Every year on Martin Luther King, Jr. Day, Americans across the country step up and volunteer to improve their community. The MLK Day of Service is a great way to make a difference in your community while honoring the legacy of Dr. King.

While most other service projects call for you to be at a specific location at a certain time, you can complete the AmpleHarvest.org service project on your own time and at your own pace.

If you are in a small town, it might only be an hour or so but if you are in a larger community, it might end up taking longer… it is entirely up to you. Learn more about how you can help end hunger and malnutrition in your community at ampleharvest.org/lnationaldayofservice-2/

“Life’s most persistent and urgent question is, what are you doing for others?”

Only once in a lifetime, if that, do we get to hear such great and earth-shattering oratory.

The newspapers reported that Dr. Martin Luther King, Jr. stood in front of a quarter-million civil rights workers on the Mall in Washington DC in 1963 when he gave that speech but time has since shown that he was standing in front of history.
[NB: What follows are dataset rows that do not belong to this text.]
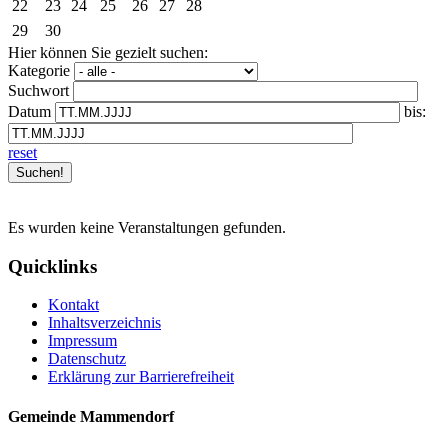
22
23
24
25
26
27
28
29
30
Hier können Sie gezielt suchen:
Kategorie
Suchwort
Datum
bis:
reset
Es wurden keine Veranstaltungen gefunden.
Quicklinks
Kontakt
Inhaltsverzeichnis
Impressum
Datenschutz
Erklärung zur Barrierefreiheit
Gemeinde Mammendorf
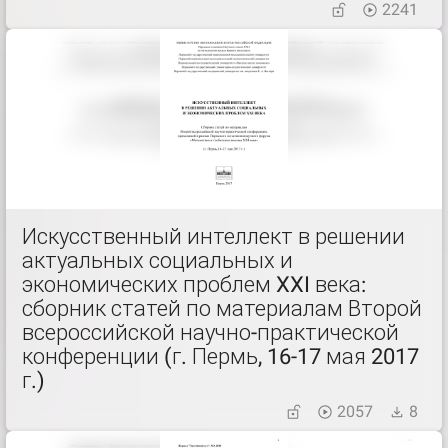
2241
Искусственный интеллект в решении
актуальных социальных и
экономических проблем XXI века:
сборник статей по материалам Второй
всероссийской научно-практической
конференции (г. Пермь, 16-17 мая 2017
г.)
2057
8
While most leaders would have said “I have a plan”, he said, “I have a dream”. He was not telling people what he wanted them to do but rather why they should each make his dream, theirs. To help each person understand that they had the power to change their own life as well as the course of history.
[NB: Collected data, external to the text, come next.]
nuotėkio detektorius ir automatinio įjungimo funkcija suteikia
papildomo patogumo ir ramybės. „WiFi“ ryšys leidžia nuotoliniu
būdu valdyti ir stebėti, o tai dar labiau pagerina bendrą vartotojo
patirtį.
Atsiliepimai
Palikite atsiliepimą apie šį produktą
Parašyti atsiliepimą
Dr. King was not addressing millionaires or politically powerful people. He was talking to an America that wanted to believe that what always had been, didn’t have to be.  He spoke to an America that used skin color, ethnic origin, religious belief, and other “silos” as a way of keeping some of its citizens from enjoying the full bounty of freedoms the American dream had to offer.

He argued that the right to live a dignified life was a promise our country could and should offer to every citizen regardless of any station in life. He called for a country where not only the government treated everyone as an equal, but also for a country where every shopkeeper, factory owner, and neighbor would treat and accept everyone else as an equal. The call to action was for all of America; those with – and those without power.
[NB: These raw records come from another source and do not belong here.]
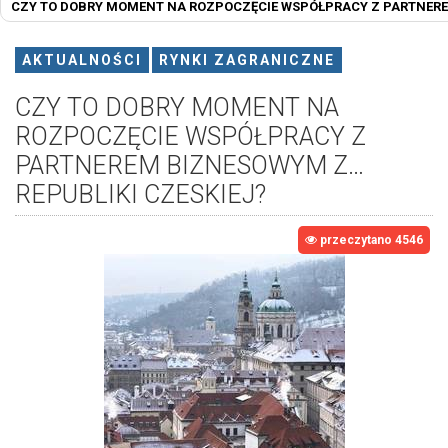
CZY TO DOBRY MOMENT NA ROZPOCZĘCIE WSPÓŁPRACY Z PARTNERE
AKTUALNOŚCI
RYNKI ZAGRANICZNE
CZY TO DOBRY MOMENT NA
ROZPOCZĘCIE WSPÓŁPRACY Z
PARTNEREM BIZNESOWYM Z…
REPUBLIKI CZESKIEJ?
przeczytano 4546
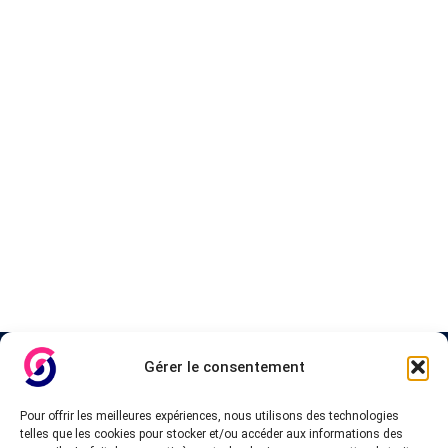
A propos de InteVPN
Gérer le consentement
Nous cherchons les meilleurs fournisseurs VPN, les forfaits
Pour offrir les meilleures expériences, nous utilisons des technologies
abordables et pas cher, afin d’accorder une liste testés qui
telles que les cookies pour stocker et/ou accéder aux informations des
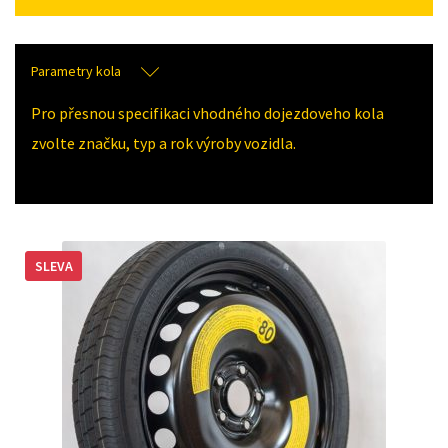
Parametry kola
Pro přesnou specifikaci vhodného dojezdoveho kola
zvolte značku, typ a rok výroby vozidla.
SLEVA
Most of us go through life thinking we are small boats on a fast-moving river of time – that at best, we can keep from hitting rocks or sinking in a storm.  I would argue, as I believe Dr. King did, that each of us has the opportunity not only to keep afloat in rough seas but to actually steer a course towards calm waters. And more importantly, to help others reach safe harbor too, even if we have not yet reached it ourselves.

For millions of Americans who still struggle in today’s economy, it is easy to forget that we can use the surplus food in our backyards to help our neighbors in need – not only to help give them a meal but to help give them a future. It is important to remember that a well-nourished community has always improved the opportunity for its people to thrive and flourish economically and therefore to enjoy the bounty of liberty America has to offer.

And for the millions of Americans who are still climbing out of a history where the sunshine of liberty has yet to fully light their future, they can now increasingly look to their gardening neighbors by way of a local food pantry to help provide healthy fresh food that years earlier would have been lost to waste, and by extension, to a better chance to advance in school and the workplace.

And that is not just a dream. It’s a reality.